While I agree that this method is a great one to come up with a complex password, I do have some disagreement with some of the other recommendations.
– While this PW is strong and then last part changes, if you have a compromise of any site where the attacker gains your PW, you are really relying on the strength of the remaining portion that is different per site.
– I believe that using a password manager is a good method. I happen to use LastPass (yes, I know they were breached a while back so I now trust them to be even more careful and what was stolen was not usable if you had a strong PW to begin with for their site). There are a number of other good PW managers out there. You can pick a strong PW to use for the manager using a method like what Vaughn talked about and then change it at some reasonable interval, say every 3-6 months depending on how good it was to being with. PW managers often have strong PW generation capabilities that don’t associate back to any poem and are randomly (at least as good as computer randomization is, it is usually much better than humans) created based on criteria you select such as upper, lower, special, numbers, etc and length.

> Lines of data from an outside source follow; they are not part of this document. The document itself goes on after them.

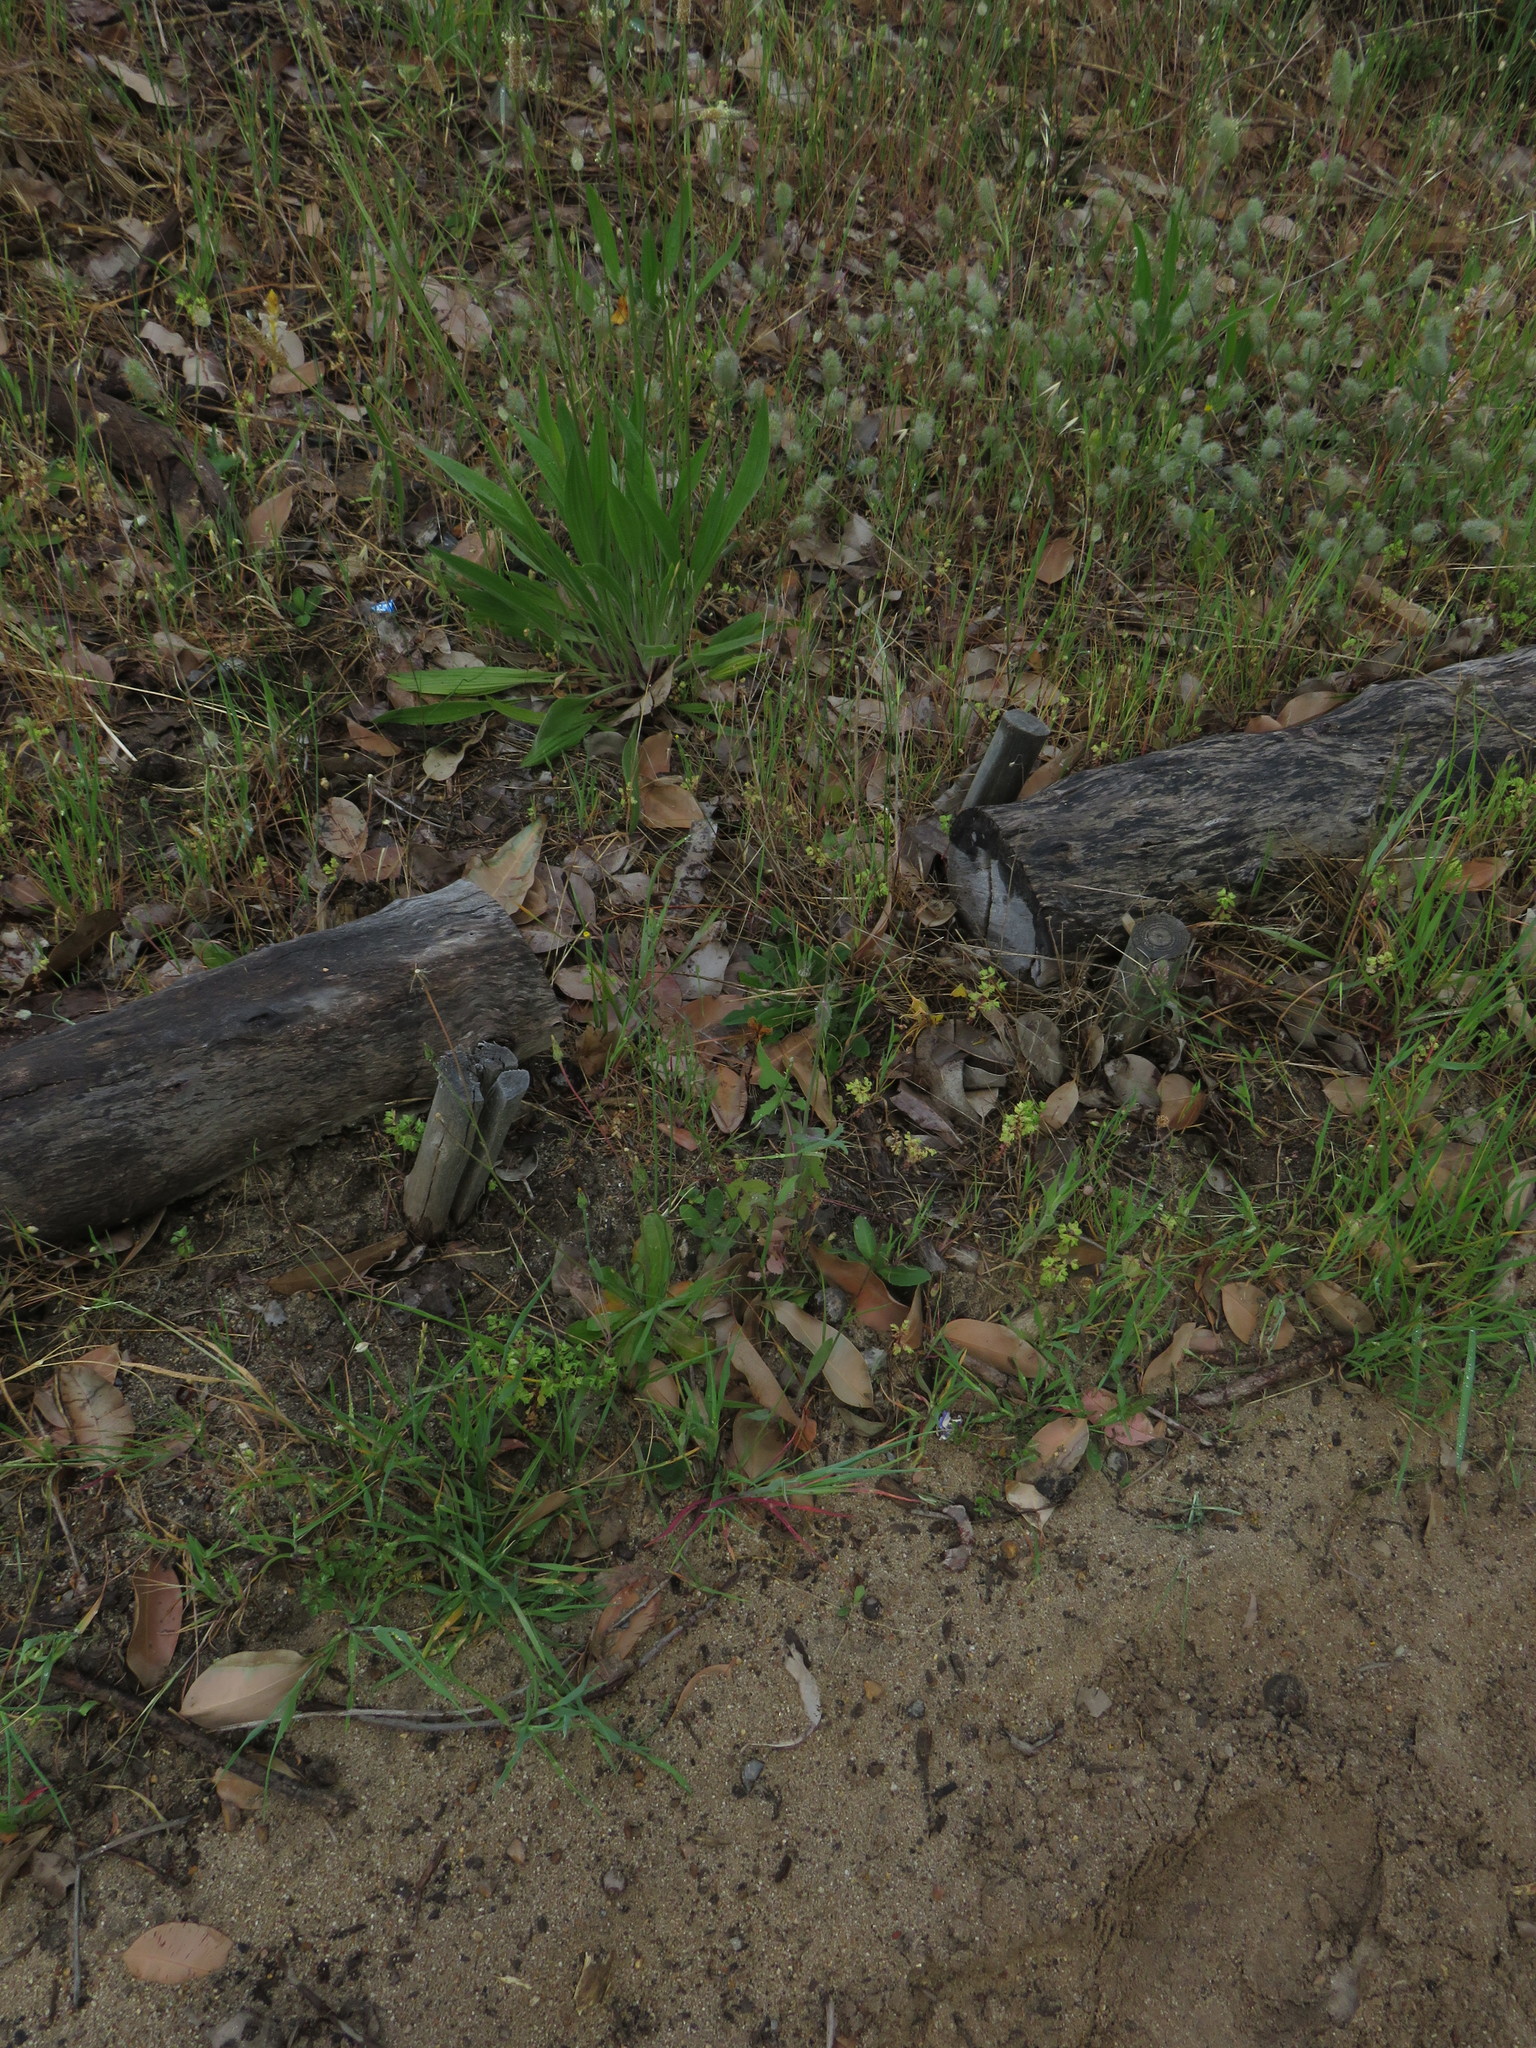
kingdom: Plantae
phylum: Tracheophyta
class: Magnoliopsida
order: Malpighiales
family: Euphorbiaceae
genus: Euphorbia
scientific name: Euphorbia peplus
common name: Petty spurge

– If you use a PW manager then you only have to remember the one strong PW and if you change it regularly I think you might even be a little safer and than all your PWs can be much more random and unique per site.
– Another issue I have with the OP’s method (sorry Vaughn), is that many sites have different rules for PWs so you can’t always use the same PW and just change the end bit. This compounds the difficulty in remembering your PW without using some kind of password manager.
– Lastly, the sites will often have different times that they require the PW change to happen. This will cause further drift of similarity b/w what you use for each site and again point to the need to use a PW manager that can just create strong PWs for you and you truly only have to remember one (well, ok maybe two (your login to your device that you run the PW manager on which is sometimes a corporate laptop or something that has its own PW rules and the PW manager won’t be running at login time). To get around that is easy though. You can run the PW manager typically on mobile phones or access them in the cloud (in the example of Lastpass) from any computer. There are ways to join 2 factor authentication to the main account and really get as secure as you want.
Awesome response, Tom! Thank you for putting so much useful info in there. I agree for the most part. My way is flawed in a few small areas, but has worked nicely for me for years. I guess I’m still paranoid about PW managers and will probably remain so until I can be shown the light. Thanks for chiming in!